Would you repeat the listing below exactly, with no pictures in it?

Segment Start: SUPPLIED MATERIAL

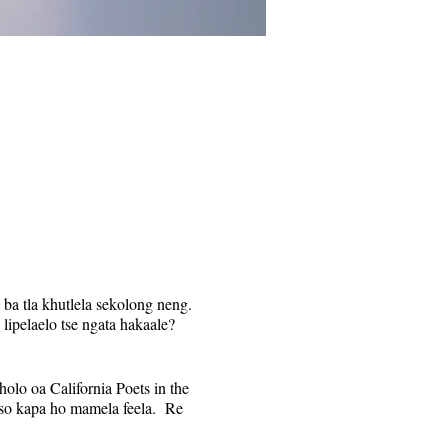
 ba tla khutlela sekolong neng.
 lipelaelo tse ngata hakaale?
olo oa California Poets in the
otso kapa ho mamela feela. Re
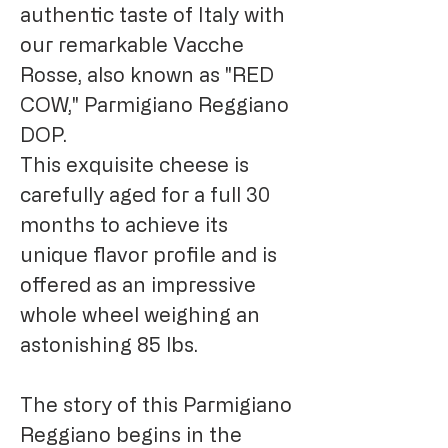
authentic taste of Italy with
our remarkable Vacche
Rosse, also known as "RED
COW," Parmigiano Reggiano
DOP.
This exquisite cheese is
carefully aged for a full 30
months to achieve its
unique flavor profile and is
offered as an impressive
whole wheel weighing an
astonishing 85 lbs.
The story of this Parmigiano
Reggiano begins in the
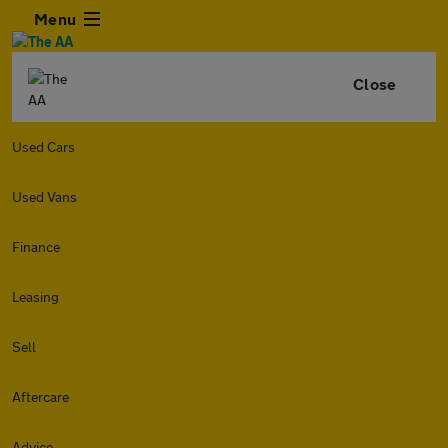
Menu
Close
Used Cars
Used Vans
Finance
Leasing
Sell
Aftercare
Advice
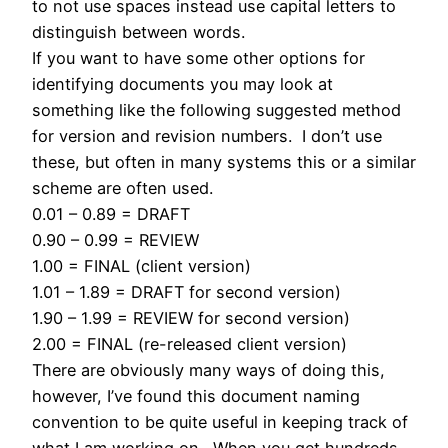
to not use spaces instead use capital letters to
distinguish between words.
If you want to have some other options for
identifying documents you may look at
something like the following suggested method
for version and revision numbers. I don’t use
these, but often in many systems this or a similar
scheme are often used.
0.01 – 0.89 = DRAFT
0.90 – 0.99 = REVIEW
1.00 = FINAL (client version)
1.01 – 1.89 = DRAFT for second version)
1.90 – 1.99 = REVIEW for second version)
2.00 = FINAL (re-released client version)
There are obviously many ways of doing this,
however, I’ve found this document naming
convention to be quite useful in keeping track of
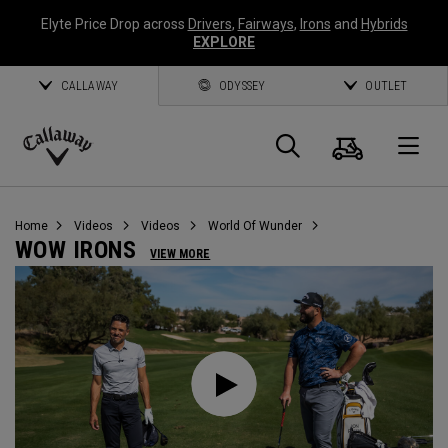
Elyte Price Drop across
Drivers
,
Fairways
,
Irons
and
Hybrids
EXPLORE
CALLAWAY
ODYSSEY
OUTLET
Cart
Search
O
Callaway
Golf
Home
Videos
Videos
World Of Wunder
WOW IRONS
VIEW MORE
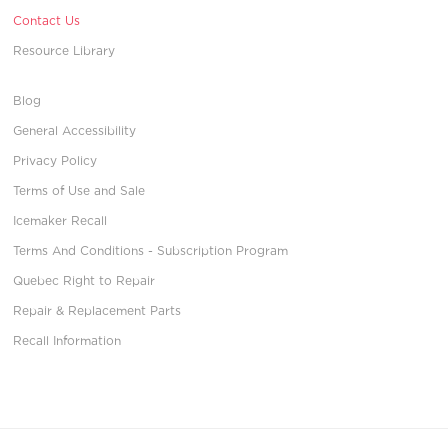
Contact Us
Resource Library
Blog
General Accessibility
Privacy Policy
Terms of Use and Sale
Icemaker Recall
Terms And Conditions - Subscription Program
Quebec Right to Repair
Repair & Replacement Parts
Recall Information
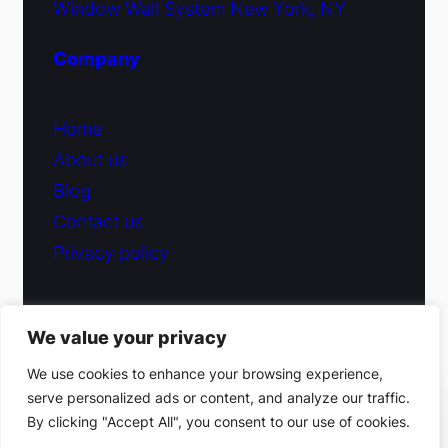
Window Wall System New York, NY
Company
Home
About us
Blog
Contact us
Privacy policy
We value your privacy
© 2026 Fiduciary Glass ·
Contact us
We use cookies to enhance your browsing experience,
serve personalized ads or content, and analyze our traffic.
(212) 220-9214
By clicking "Accept All", you consent to our use of cookies.
Facebook
·
Instagram
Get a free estimate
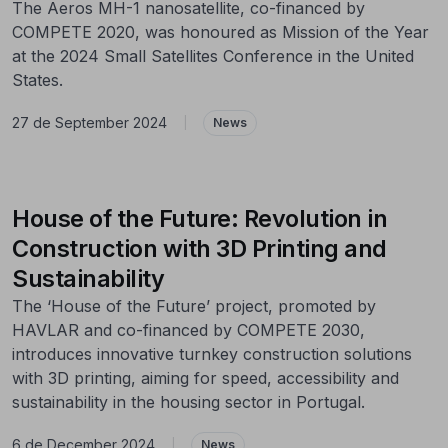
The Aeros MH-1 nanosatellite, co-financed by
COMPETE 2020, was honoured as Mission of the Year
at the 2024 Small Satellites Conference in the United
States.
27 de September 2024
|
News
House of the Future: Revolution in
Construction with 3D Printing and
Sustainability
The ‘House of the Future’ project, promoted by
HAVLAR and co-financed by COMPETE 2030,
introduces innovative turnkey construction solutions
with 3D printing, aiming for speed, accessibility and
sustainability in the housing sector in Portugal.
6 de December 2024
|
News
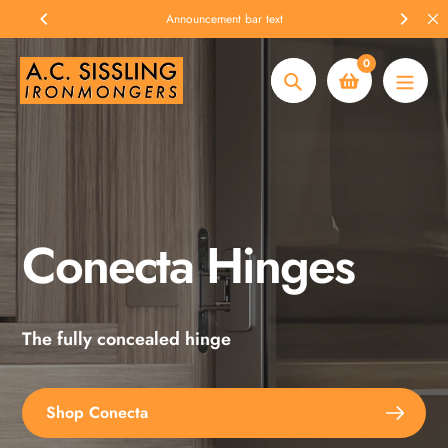
Skip
Announcement bar text
to
content
0
Search
Conecta Hinges
Spax Screws
The fully concealed hinge
Explore the full range
Shop Conecta
Shop Spax Screws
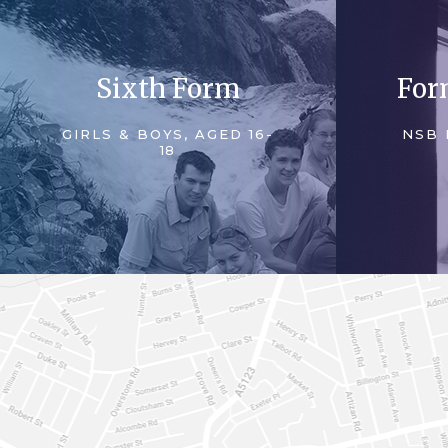
Sixth Form
For
GIRLS & BOYS, AGED 16-
NSB 
18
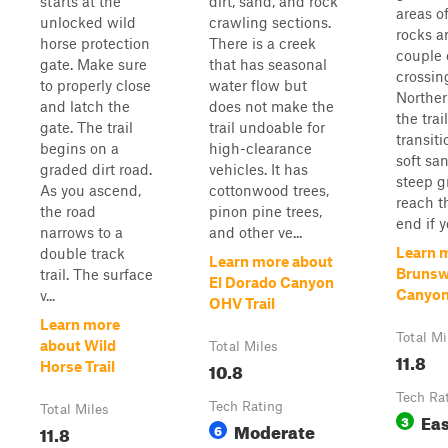
starts at the
dirt, sand, and rock
areas o
unlocked wild
crawling sections.
rocks a
horse protection
There is a creek
couple 
gate. Make sure
that has seasonal
crossin
to properly close
water flow but
Norther
and latch the
does not make the
the trail
gate. The trail
trail undoable for
transiti
begins on a
high-clearance
soft sa
graded dirt road.
vehicles. It has
steep g
As you ascend,
cottonwood trees,
reach th
the road
pinon pine trees,
end if yo
narrows to a
and other ve...
Learn 
double track
Learn more about
Brunsw
trail. The surface
El Dorado Canyon
Canyo
v...
OHV Trail
Learn more
Total Mi
about Wild
Total Miles
11.8
10.8
Horse Trail
Tech Ra
Tech Rating
Total Miles
Ea
3
Moderate
11.8
6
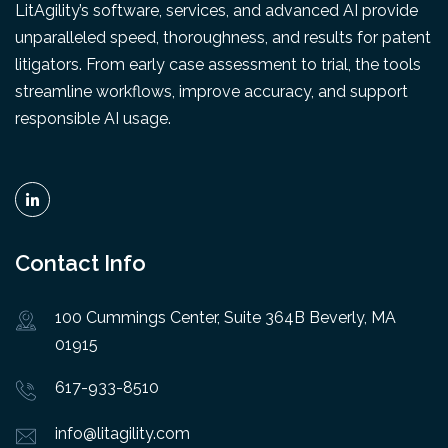
LitAgility’s software, services, and advanced AI provide
unparalleled speed, thoroughness, and results for patent
litigators. From early case assessment to trial, the tools
streamline workflows, improve accuracy, and support
responsible AI usage.
Contact Info
100 Cummings Center, Suite 364B Beverly, MA
01915
617-933-8510
info@litagility.com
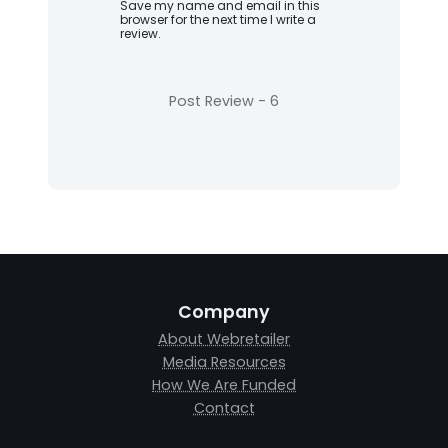
Save my name and email in this
browser for the next time I write a
review.
Company
About Webretailer
Media Resources
How We Are Funded
Contact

Segment End: SUPPLIED MATERIAL

### SOLVED PROBLEM
 ba tla khutlela sekolong neng.
 lipelaelo tse ngata hakaale?
olo oa California Poets in the
otso kapa ho mamela feela. Re
authentic taste of Italy with
our remarkable Vacche
Rosse, also known as "RED
COW," Parmigiano Reggiano
DOP.
This exquisite cheese is
carefully aged for a full 30
months to achieve its
unique flavor profile and is
offered as an impressive
whole wheel weighing an
astonishing 85 lbs.
The story of this Parmigiano
Reggiano begins in the
Menu
Close
Used Cars
Used Vans
Finance
Leasing
Sell
Aftercare
Advice
to not use spaces instead use capital letters to
distinguish between words.
If you want to have some other options for
identifying documents you may look at
something like the following suggested method
for version and revision numbers. I don’t use
these, but often in many systems this or a similar
scheme are often used.
0.01 – 0.89 = DRAFT
0.90 – 0.99 = REVIEW
1.00 = FINAL (client version)
1.01 – 1.89 = DRAFT for second version)
1.90 – 1.99 = REVIEW for second version)
2.00 = FINAL (re-released client version)
There are obviously many ways of doing this,
however, I’ve found this document naming
convention to be quite useful in keeping track of
Elyte Price Drop across
Drivers
,
Fairways
,
Irons
and
Hybrids
EXPLORE
CALLAWAY
ODYSSEY
OUTLET
Cart
Search
O
Callaway
Golf
Home
Videos
Videos
World Of Wunder
WOW IRONS
VIEW MORE
Contact Us
Resource Library
Blog
General Accessibility
Privacy Policy
Terms of Use and Sale
Icemaker Recall
Terms And Conditions - Subscription Program
Quebec Right to Repair
Repair & Replacement Parts
Recall Information
Window Wall System New York, NY
Company
Home
About us
Blog
Contact us
Privacy policy
We value your privacy
© 2026 Fiduciary Glass ·
Contact us
We use cookies to enhance your browsing experience,
serve personalized ads or content, and analyze our traffic.
(212) 220-9214
By clicking "Accept All", you consent to our use of cookies.
Facebook
·
Instagram
Get a free estimate
The Aeros MH-1 nanosatellite, co-financed by
COMPETE 2020, was honoured as Mission of the Year
at the 2024 Small Satellites Conference in the United
States.
27 de September 2024
|
News
House of the Future: Revolution in
Construction with 3D Printing and
Sustainability
The ‘House of the Future’ project, promoted by
HAVLAR and co-financed by COMPETE 2030,
introduces innovative turnkey construction solutions
with 3D printing, aiming for speed, accessibility and
sustainability in the housing sector in Portugal.
6 de December 2024
|
News
Skip
Announcement bar text
to
content
0
Search
Conecta Hinges
Spax Screws
The fully concealed hinge
Explore the full range
Shop Conecta
Shop Spax Screws
Sixth Form
For
GIRLS & BOYS, AGED 16-
NSB 
18
starts at the
dirt, sand, and rock
areas o
unlocked wild
crawling sections.
rocks a
horse protection
There is a creek
couple 
gate. Make sure
that has seasonal
crossin
to properly close
water flow but
Norther
and latch the
does not make the
the trail
gate. The trail
trail undoable for
transiti
begins on a
high-clearance
soft sa
graded dirt road.
vehicles. It has
steep g
As you ascend,
cottonwood trees,
reach th
the road
pinon pine trees,
end if yo
narrows to a
and other ve...
Learn 
double track
Learn more about
Brunsw
trail. The surface
El Dorado Canyon
Canyo
v...
OHV Trail
Learn more
Total Mi
about Wild
Total Miles
11.8
10.8
Horse Trail
Tech Ra
Tech Rating
Total Miles
Ea
3
Moderate
11.8
6
LitAgility’s software, services, and advanced AI provide
unparalleled speed, thoroughness, and results for patent
litigators. From early case assessment to trial, the tools
streamline workflows, improve accuracy, and support
responsible AI usage.
Contact Info
100 Cummings Center, Suite 364B Beverly, MA
01915
617-933-8510
info@litagility.com
Save my name and email in this
browser for the next time I write a
review.
Company
About Webretailer
Media Resources
How We Are Funded
Contact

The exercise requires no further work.